= Francis Xavier Caldwell =

Colonial Canadian politician

Francis Xavier Caldwell (May 4, 1792 – June 5, 1851) was a businessman and political figure in Upper Canada.

==Early life==

Caldwell was born in Detroit in 1792, the son of William Caldwell and Suzanne Bâby. His father, a Loyalist, had served during the war as a captain in Butler's Rangers, a British provincial regiment. His mother was the daughter of French fur-trader Jacques Bâby dit Dupéron. Although Caldwell was born in Detroit, his family lived across the Detroit River in Upper Canada near what became Amherstburg. Detroit had unofficially remained a British possession after the American Revolutionary War, but was transferred to American control in 1796.

==Military career==

During the War of 1812, Caldwell and his brothers Thomas and William served in the 1st Essex Militia and later in Caldwell's Rangers. As an ensign in the 1st Essex, Caldwell took part in the Siege of Detroit in August 1812, the Battle of Frenchtown in January 1813, and the Siege of Fort Meigs in May 1813. He joined the Western Rangers as a Lieutenant upon its formation that summer. It is usually claimed that the Western Rangers, also known as Caldwell's Rangers, were commanded by Caldwell's father. There is evidence, however, that it was Caldwell's brother, Captain William Caldwell, who led the unit. The Western Rangers were present at the Battle of Fort Stephenson in August 1813 and participated in the withdrawal of British forces led by Major General Henry Procter from Amherstburg. They escaped capture when Procter was defeated by Major General William Henry Harrison at the Battle of the Thames in October 1813.

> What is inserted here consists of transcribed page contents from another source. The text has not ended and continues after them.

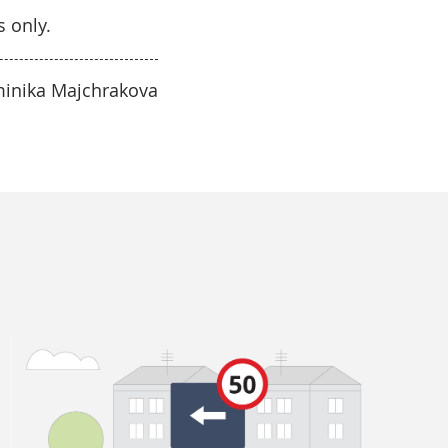
s only.
minika Majchrakova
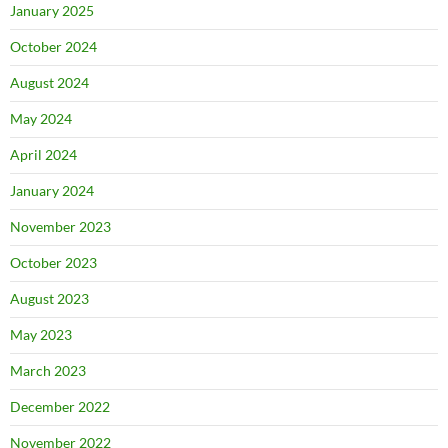
January 2025
October 2024
August 2024
May 2024
April 2024
January 2024
November 2023
October 2023
August 2023
May 2023
March 2023
December 2022
November 2022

In March 1814, the Western Rangers saw action during an unsuccessful attempt by British forces to dislodge an American raiding party at the Battle of Longwoods. Caldwell again saw action at the Battle of Lundy's Lane in July 1814.

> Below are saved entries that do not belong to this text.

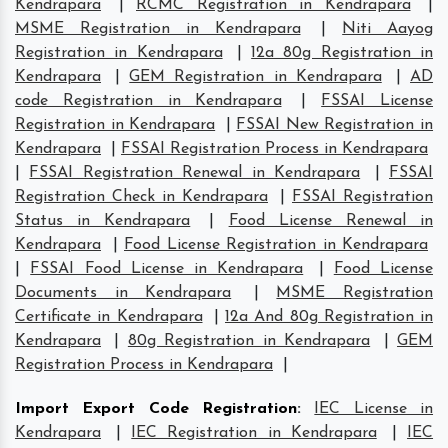
Kendrapara
|
RCMC Registration in Kendrapara
|
MSME Registration in Kendrapara
|
Niti Aayog
Registration in Kendrapara
|
12a 80g Registration in
Kendrapara
|
GEM Registration in Kendrapara
|
AD
code Registration in Kendrapara
|
FSSAI License
Registration in Kendrapara
|
FSSAI New Registration in
Kendrapara
|
FSSAI Registration Process in Kendrapara
|
FSSAI Registration Renewal in Kendrapara
|
FSSAI
Registration Check in Kendrapara
|
FSSAI Registration
Status in Kendrapara
|
Food License Renewal in
Kendrapara
|
Food License Registration in Kendrapara
|
FSSAI Food License in Kendrapara
|
Food License
Documents in Kendrapara
|
MSME Registration
Certificate in Kendrapara
|
12a And 80g Registration in
Kendrapara
|
80g Registration in Kendrapara
|
GEM
Registration Process in Kendrapara
|
Import Export Code Registration
:
IEC License in
Kendrapara
|
IEC Registration in Kendrapara
|
IEC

After the war, Caldwell returned to the family farm and began rebuilding. His father's house, barn, stables and orchards had been destroyed by American troops after Procter had withdrawn from Amhertsberg. His father claimed £2803 in damages but was awarded less than half that amount. Caldwell rejoined the Essex militia as a captain but in 1823 tendered his resignation, along with three other officers, in a dispute over seniority. His resignation was not accepted and he was reprimanded for making false statements.

==Political career==

Caldwell was appointed customs collector for Amherstburg in 1831. In October of that year he married Marie Françiose Bâby née Réaume, a widow with two children. Their only child, William was born a year later. In 1833, Caldwell was appointed a magistrate and the following year he was elected to the Legislative Assembly of Upper Canada for Essex. Caldwell was re-elected in 1836. His wife Françiose died in 1837. Caldwell was defeated in the election of 1841 by John Prince.

==Business interests==

In 1835, Caldwell invested heavily in village lots near the Colborne Iron Works (also known as the Colborne Furnace) in Gosfield Township, Essex County. The iron works soon ran into financial difficulty due to cheaper American iron and uncertainty related to the Upper Canada Rebellion. Francis had to assume financial responsibility for some of the debt accrued to Benjamin Parker Cahoon, one of the iron works' founders who had fled to the United States. He was subsequently forced to mortgaged all of his properties to cover these and other debts.

==Death==

Francis Xavier Caldwell died in Malden Township on 5 Jun 1851.